In the fourth quarter of 2001, VCs participated in 90 funding rounds and invested $1.39 billion into communications, networking, and optical networking companies, according to VentureOne. For the entire year, they invested about $8.4 billion, compared to the $23 billion invested during 2000 (see VCs Work a New Angle).
True, the total amount of investment dollars is shrinking, but communications and networking companies attracted the same percentage of the total venture investments during 2001 -- about 26 percent -- as they did a year earlier (see VCs: Startup Opps Still Abound).
What’s getting funding? Most recently, companies such as Atrica Inc., Xanoptix Inc., Big Bear Networks, and Turin Networks Inc. won new funding for either offering carriers a way to prolong the life of their installed voice equipment or offering systems vendors a way to design systems that are above and beyond today’s specs (see Atrica Closing in on Third Round, Xanoptix Lands Cash, Launches Product, Big Bear Hugs $40M, Turin Trolls In $50M).
Table 1: Largest VC Deals in Q401 ($M)
|Cogent Communications Inc.||$62.10|
|Cereva Networks Inc.||$51.00|
|Gluon Networks Inc.||$50.00|
The catch? Most rounds now are down rounds, especially for companies funded in 2000. “A lot of the term sheets from venture investors contain some really onerous terms,” notes Turin Networks CEO John Webley. “And investors are watching your burn rate very carefully.”
Those startups that are seeking funding have to jump through more hoops than ever -- such as clearing out their unsecured debt before new investors agree to offer a term sheet (see OptiMight: Check's in the Mail and Startup Endgame Still a Puzzle). Or, like PhotonEx Corp., companies have to do some house cleaning in personnel before VCs will continue to back their plan (see PhotonEx Axes Staff ). And, while valuations are stabilizing, the time between a fresh funding round and a follow-on round is getting longer on average (see Have Startup Valuations Stabilized?).

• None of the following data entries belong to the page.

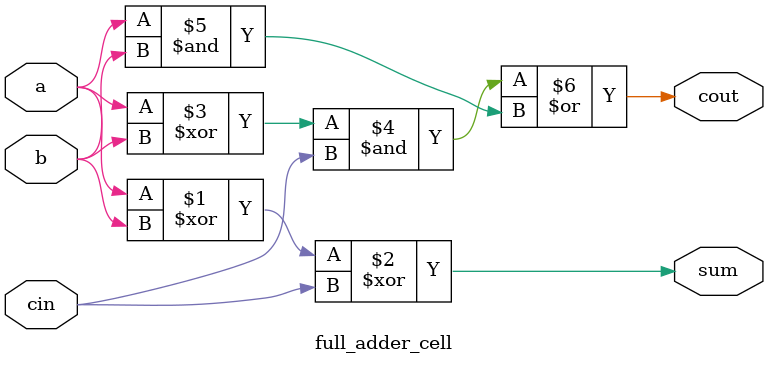
<source format=v>
module full_adder_cell(
	input  wire a,
	input  wire b,
	input  wire cin,
	output wire sum,
	output wire cout
    );
    
    assign sum  = a ^ b ^ cin;
    assign cout = ((a ^ b) & cin) | (a & b);
    
endmodule

</source>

Another sign of the times: VCs spent more to restart companies in 2001 than in previous years. They spent about $127 million on restart financing rounds in 2001, versus about $121 million in 2000 and $119 in 1999, according to VentureOne. A restart occurs when a startup significantly changes its business plan but continues working under the same articles of incorporation. A washout financing round is usually involved (see Washed Out in the Valley and Tachion Trolls for Cash).
While the herd of optical startups continues to thin, here’s a sign that the private equity market may be settling down: VCs are now facing less competition from angel investors and corporations. During the bubble days of late 1999 to early 2000, non-VC investors contributed almost 25 percent of the dollars raised by venture-backed companies, according to VentureOne. By the fourth quarter of 2001, this figure had fallen to 12 percent, close to its historical norm.